This Episode’s Top 5 Takeaways:
AI is reducing the need for junior lawyers. Multiple panelists noted a growing acknowledgment (including from Jordan Furlong’s ABA Tech Show keynote) that law firms may need fewer associates as AI handles tasks traditionally given to first-years. Some smaller firms are already hiring lawyers at paralegal rates and requiring AI use in all work.
Legal tech is moving to where lawyers already work. Mathew Kerbis highlighted a trend at ABA Tech Show of tools being built inside email and Word, rather than standalone platforms. Tools like Candle AI and TwinCounsel stood out as building for lawyers’ existing workflows.
Anthropic’s “Mythos” model is raising alarm bells. The panel discussed Anthropic’s new model as a significant moment — powerful enough that it reportedly triggered an urgent meeting between Treasury Secretary Bessent, Fed Chair Powell, and Wall Street leaders. Even Claude itself didn’t know about Mythos yet when asked.
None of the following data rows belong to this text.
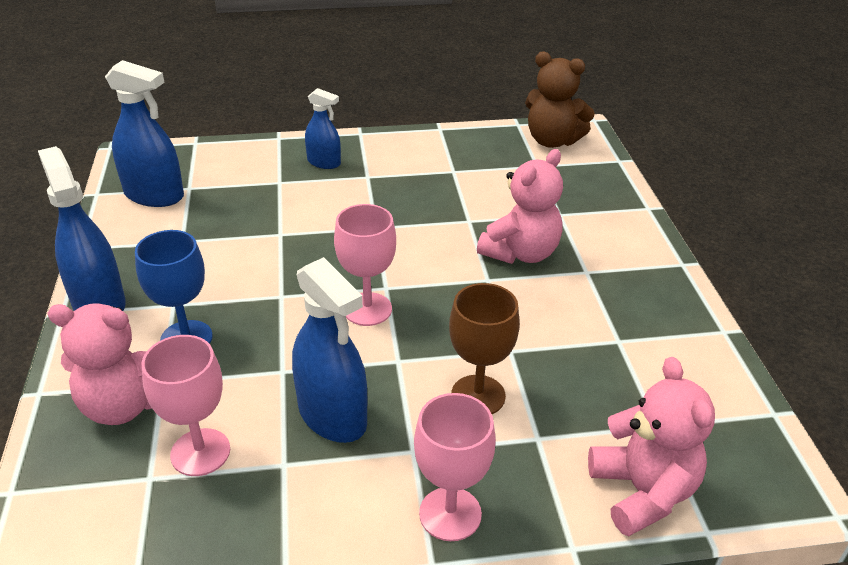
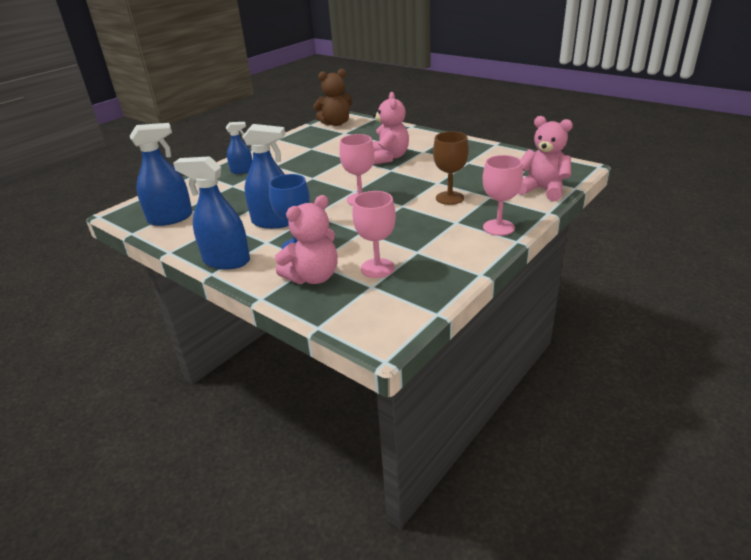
camera: 40 degrees left, 5 degrees down
blue spray bottle [292,257,367,443] -> blue spray bottle moved to [242,124,289,229]

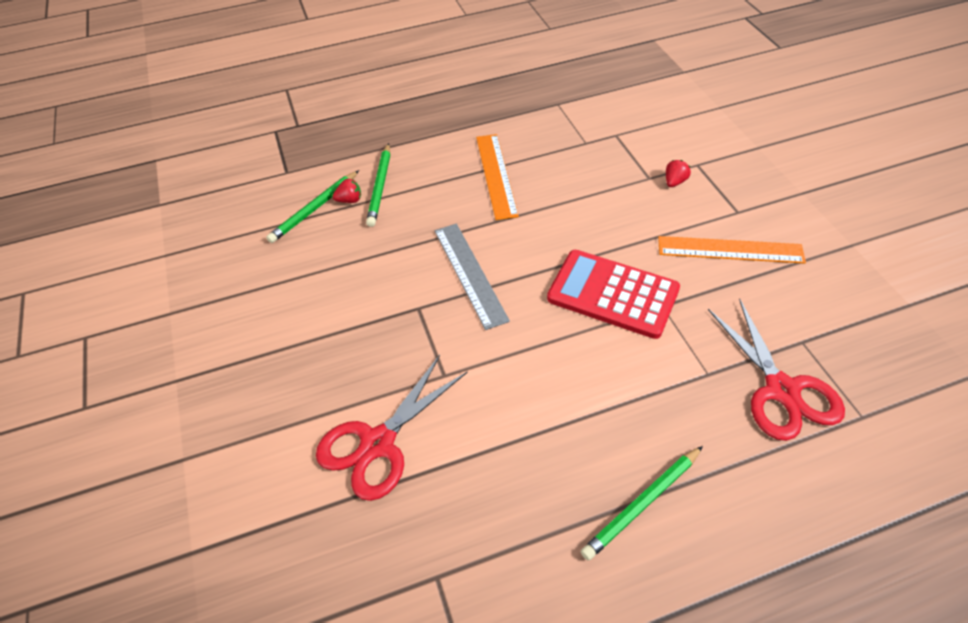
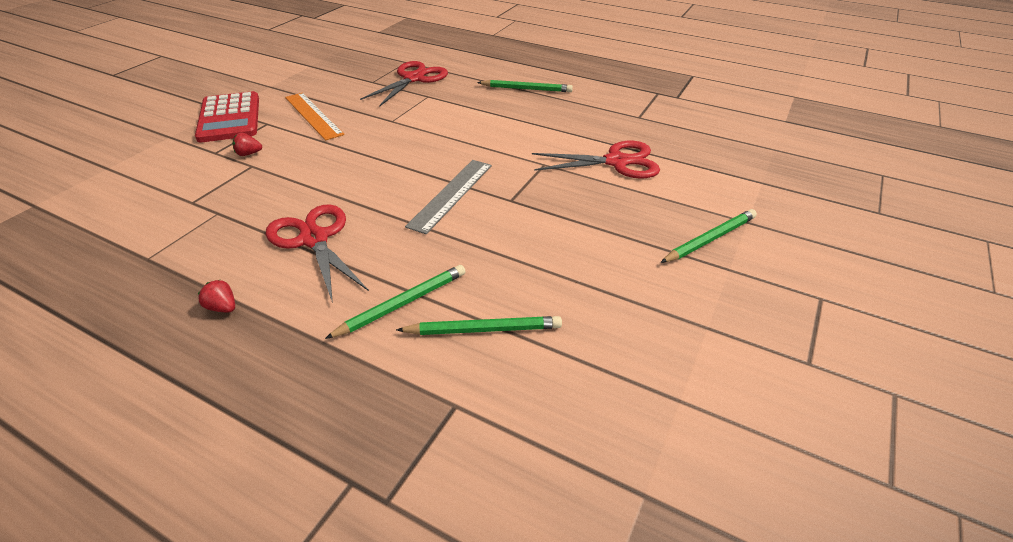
camera: 135 degrees left, 10 degrees down
red strawberry [332,179,361,203] -> red strawberry moved to [198,280,235,312]
orange ruler [476,134,519,220] -> red scissors [266,204,369,303]
red calculator [547,250,680,339] -> red calculator moved to [195,91,259,143]
none -> green pencil [660,209,757,263]

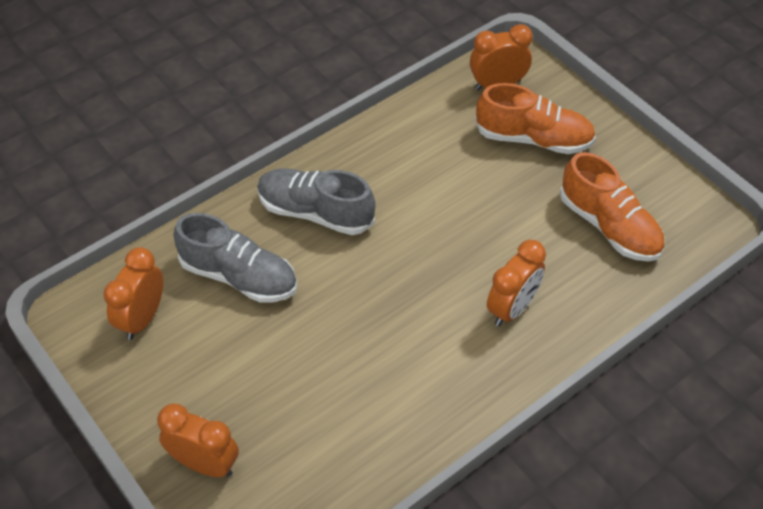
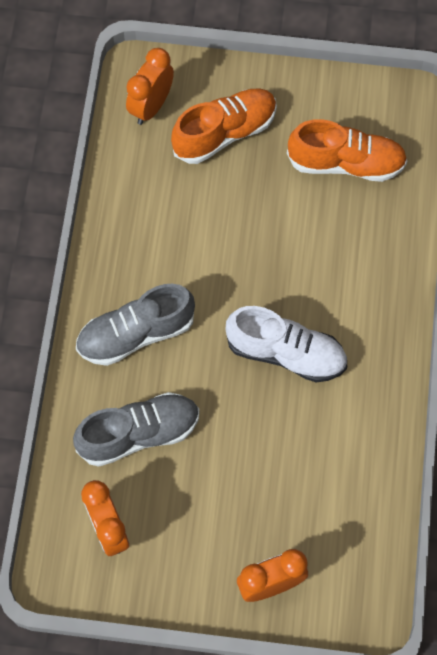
camera: 45 degrees left, 15 degrees up
orange clock [487,240,546,326] -> none
none -> white shoe [226,306,347,382]

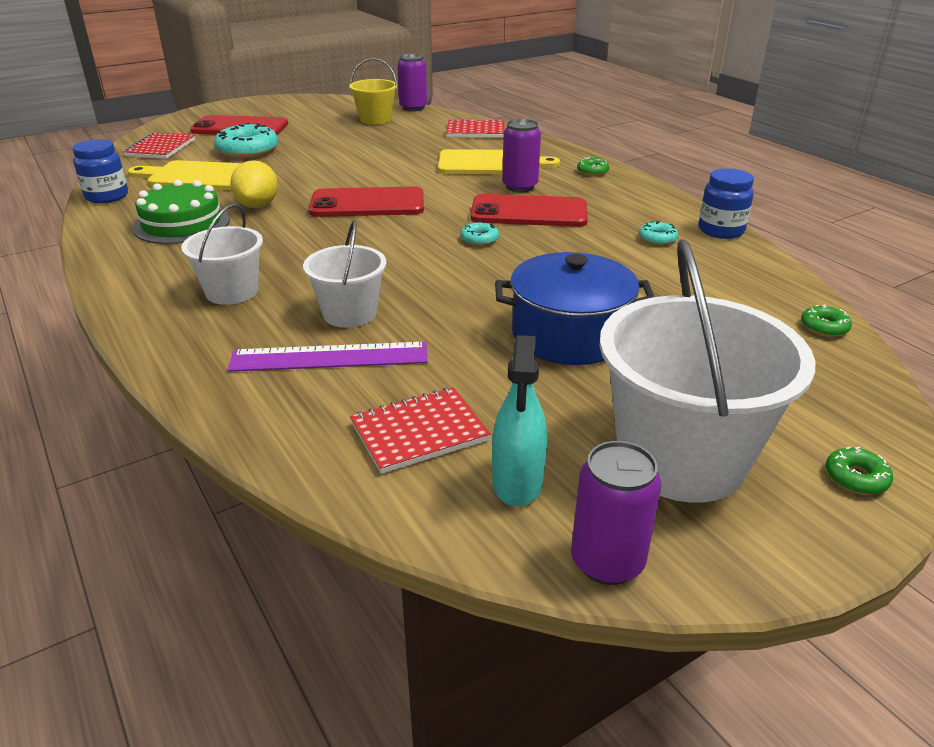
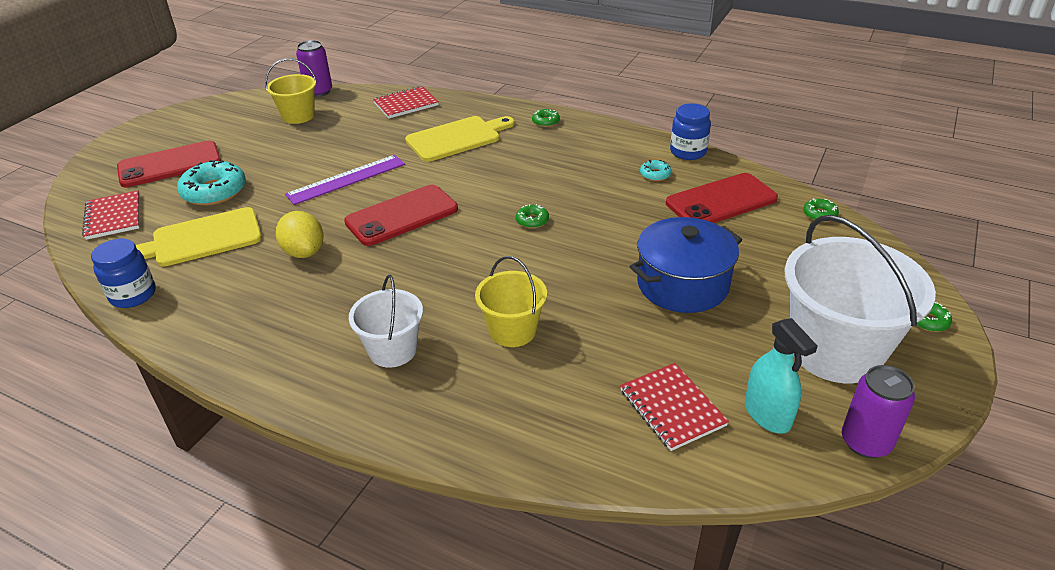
camera: 30 degrees left, 5 degrees up
green cake [132,180,230,244] -> none
purple ruler [227,342,428,372] -> purple ruler moved to [285,155,405,205]
white bucket [303,220,387,328] -> yellow bucket [475,256,547,347]
red notebook [350,387,491,474] -> red notebook turned 60 degrees counterclockwise [620,363,729,451]
turquoise donut [461,221,499,246] -> green donut [516,204,549,228]
red phone [470,194,588,227] -> red phone moved to [666,173,778,223]
purple can [502,119,541,192] -> none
AI agents are enabling autonomous, parallel work. Damien Riehl described running five AI agents simultaneously building web applications while on vacation in Mexico, converting his WordPress site to static files on Cloudflare and cutting his hosting bill from $300/year to $0. He also maxed out his $200/month Claude plan — a rare feat.
Privacy, cybersecurity, and AI compliance are converging. Nicole Morris, fresh from the IAPP Global Summit, observed that lawyers and law schools are too siloed to handle AI compliance, which increasingly requires integrated knowledge of privacy, cybersecurity, and AI law together — a major gap in legal education and practice.